This week's concert has a name: Simple Symphony and Fancy Fiddling. There will be plenty of both when the Saint Paul Chamber Orchestra performs live on Classical MPR at 8 p.m. Saturday.
The concert begins with a symphony in the classical style by 20th century English composer Benjamin Britten. The themes come from his childhood, kept in a sketchbook when he was between 9 and 12. By the time he began his formal studies with Frank Bridge, he realized that he had a lot to learn about compositional technique but that he still had a knack for creating good melodies.
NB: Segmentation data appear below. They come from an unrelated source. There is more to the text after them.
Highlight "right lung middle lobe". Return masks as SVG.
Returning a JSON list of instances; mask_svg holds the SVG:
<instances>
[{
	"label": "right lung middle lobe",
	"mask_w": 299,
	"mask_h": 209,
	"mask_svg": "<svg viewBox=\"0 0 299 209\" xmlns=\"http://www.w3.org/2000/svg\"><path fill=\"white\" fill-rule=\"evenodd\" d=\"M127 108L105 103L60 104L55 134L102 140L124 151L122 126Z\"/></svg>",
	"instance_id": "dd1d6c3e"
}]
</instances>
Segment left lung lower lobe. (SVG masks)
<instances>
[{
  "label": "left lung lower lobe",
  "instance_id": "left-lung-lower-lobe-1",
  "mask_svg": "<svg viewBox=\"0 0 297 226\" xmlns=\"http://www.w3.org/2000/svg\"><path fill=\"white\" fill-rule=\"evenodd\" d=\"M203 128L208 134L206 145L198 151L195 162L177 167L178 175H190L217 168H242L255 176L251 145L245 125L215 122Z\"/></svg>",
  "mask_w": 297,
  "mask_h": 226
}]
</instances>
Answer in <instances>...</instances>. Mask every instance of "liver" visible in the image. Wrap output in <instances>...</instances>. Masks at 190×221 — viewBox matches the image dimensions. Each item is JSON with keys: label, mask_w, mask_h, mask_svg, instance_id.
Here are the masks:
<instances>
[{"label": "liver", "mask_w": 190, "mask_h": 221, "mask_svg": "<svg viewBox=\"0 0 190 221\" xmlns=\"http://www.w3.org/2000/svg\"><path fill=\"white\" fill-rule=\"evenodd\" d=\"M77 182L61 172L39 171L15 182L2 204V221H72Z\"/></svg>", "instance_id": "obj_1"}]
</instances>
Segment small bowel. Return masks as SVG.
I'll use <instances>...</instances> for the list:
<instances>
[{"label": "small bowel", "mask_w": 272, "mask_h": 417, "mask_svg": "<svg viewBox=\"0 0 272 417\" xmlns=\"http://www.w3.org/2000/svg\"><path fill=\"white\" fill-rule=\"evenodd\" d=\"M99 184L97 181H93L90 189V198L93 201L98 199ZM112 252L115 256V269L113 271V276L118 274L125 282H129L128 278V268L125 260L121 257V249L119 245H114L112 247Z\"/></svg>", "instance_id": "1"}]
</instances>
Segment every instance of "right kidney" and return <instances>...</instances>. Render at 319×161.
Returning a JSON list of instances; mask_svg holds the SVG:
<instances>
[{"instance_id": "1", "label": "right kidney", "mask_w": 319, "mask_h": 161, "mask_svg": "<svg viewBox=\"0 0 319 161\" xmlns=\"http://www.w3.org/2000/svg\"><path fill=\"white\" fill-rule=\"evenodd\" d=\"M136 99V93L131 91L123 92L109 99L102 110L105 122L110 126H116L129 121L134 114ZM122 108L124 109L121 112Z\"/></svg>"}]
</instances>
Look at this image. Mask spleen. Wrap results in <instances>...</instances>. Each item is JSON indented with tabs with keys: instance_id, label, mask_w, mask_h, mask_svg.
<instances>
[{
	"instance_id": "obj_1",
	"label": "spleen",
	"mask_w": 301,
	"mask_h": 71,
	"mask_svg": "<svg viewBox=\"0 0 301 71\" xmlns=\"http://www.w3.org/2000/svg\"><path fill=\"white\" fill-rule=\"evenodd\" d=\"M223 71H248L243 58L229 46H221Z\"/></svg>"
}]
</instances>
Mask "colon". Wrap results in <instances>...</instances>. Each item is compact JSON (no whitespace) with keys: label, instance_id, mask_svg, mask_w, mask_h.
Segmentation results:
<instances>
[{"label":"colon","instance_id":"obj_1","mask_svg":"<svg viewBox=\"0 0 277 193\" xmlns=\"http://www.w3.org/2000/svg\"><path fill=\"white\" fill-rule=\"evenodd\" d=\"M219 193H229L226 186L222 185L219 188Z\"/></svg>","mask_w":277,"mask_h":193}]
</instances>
Next on the program is a new piano concerto by one of today's leading voices, American composer Hannah Lash. She tells us that artistic partner of the SPCO, Jeremey Denk, is one of her favorite pianists, so it is certainly a thrill to write for him. Her concerto shares aspects of traditional classical style with concertos of yore, but it's in her dreamy themes and unresolved dissonances that the imagination is captivated. In Pursuit of Flying veers into emotionally charged regions, ending in an explosion of virtuosity. It will be a show-stopper for sure. (You can sample her work by clicking on Moth Sketches above. It's not on the program, but I love it.)
Next on the program is Igor Stravinsky's modern response to Bach's Brandenburg Concerto No. 3, his neo-classic — or perhaps more aptly, neo-Baroque — Dumbarton Oaks Concerto. Commissioned for a 30th anniversary, this piece is likely the best present ever given or received.
Finally, the concert gets down-home with fiddle-influenced music: Aaron Copland's "Hoe Down" from Rodeo and a work by this weekend's guest conductor, Teddy Abrams. Fiddling for Strings and Piano was written during what he says was a meaningful and nostalgic period of his life, when he spent three summers in the mountains of western North Carolina learning to play "old-time" fiddling music. It was especially powerful for a classical musician who began to connect the power of folk music as part of America's aural tradition.
Also on the program, violinist Eunice Kim will perform a work by Jeremy Kittel called Pando. More pieced together from improvisation than written down, it's a trance-like minimalist blend of traditional fiddle with a hit of banjo for good measure.
This is going to be one heck of a concert, so don't miss it!